Required work.
• 1. In the post about the SkyRC MC3000 cheat sheet, reproduce verbatim the part that opens with the words containing "Everything I do" and closes with "the list above.".
• 2. In the post about the SkyRC MC3000 cheat sheet, who made the Spanish version?

Extract to read.
# SkyRC MC3000 charger CHEAT SHEET



## WWJD (Jan 6, 2017)

For clarity I started this new thread to publish my SkyRC MC3000 charger CHEAT SHEET

Revision history:
2017-01-15: First English version - revision 2017-01-15
2017-07-09: German version release (Thanks to Kreisl)
2017-07-09: English version minor edit (Thanks to Kreisl)
2017-08-01: Spanish version release (Made by Kreisl and UPz)
2017-08-01c: Spanish version minor edit (Made by Kreisl and UPz)

DOWNLOAD 
- English version revision 2017-07-09
- German version revision 2017-07-09
- Spanish version revision 2017-08-01c



MAKE YOUR OWN TRANSLATION!

Everything I do is Open Source so everybody can make use of my work.
I will provide here the MacOS Pages document of the English version of the Cheat sheet.

DOWNLOAD Pages format, English version 2017-07-09

If you do not have a Mac, you can do edit the file online: 
Go to https://www.icloud.com and make a free Apple ID account. You can then select to the Pages program and upload the document

if you do want to make your own translation to be posted in the list above, please keep the format 
and only translate... I would appreciate you sent me the finished PDF file so I can post it in the list above.

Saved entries
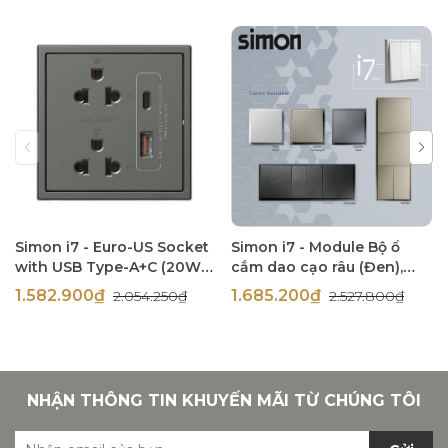
Simon i7 - Euro-US Socket
Simon i7 - Module Bộ ổ
with USB Type-A+C (20W),
cắm dao cạo râu (Đen),
(Đen), 71E7251-26
714504-26
1.582.900₫
1.685.200₫
2.054.250₫
2.527.800₫
NHẬN THÔNG TIN KHUYẾN MÃI TỪ CHÚNG TÔI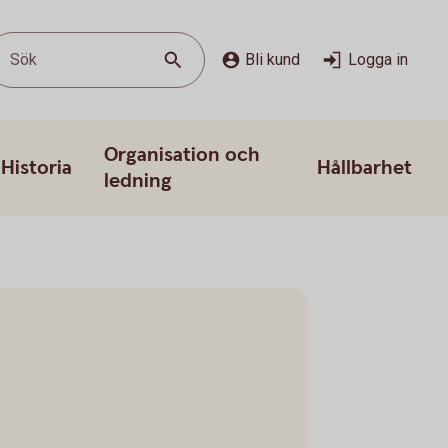
Sök
Bli kund
Logga in
Organisation och
Historia
Hållbarhet
ledning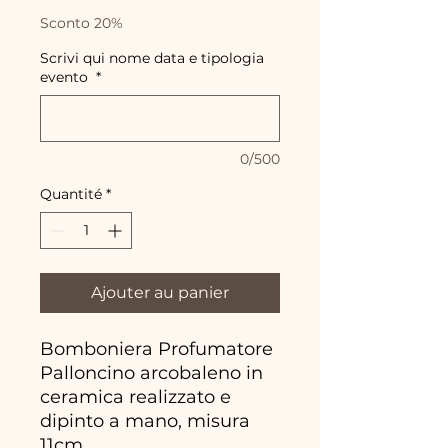
Sconto 20%
Scrivi qui nome data e tipologia
evento
*
0/500
Quantité
*
Ajouter au panier
Bomboniera Profumatore
Palloncino arcobaleno in
ceramica realizzato e
dipinto a mano, misura
11cm.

Solved tasks.
• 1.
Everything I do is Open Source so everybody can make use of my work.
I will provide here the MacOS Pages document of the English version of the Cheat sheet.

DOWNLOAD Pages format, English version 2017-07-09

If you do not have a Mac, you can do edit the file online: 
Go to https://www.icloud.com and make a free Apple ID account. You can then select to the Pages program and upload the document

if you do want to make your own translation to be posted in the list above, please keep the format 
and only translate... I would appreciate you sent me the finished PDF file so I can post it in the list above.

• 2. Kreisl and UPz made the Spanish version.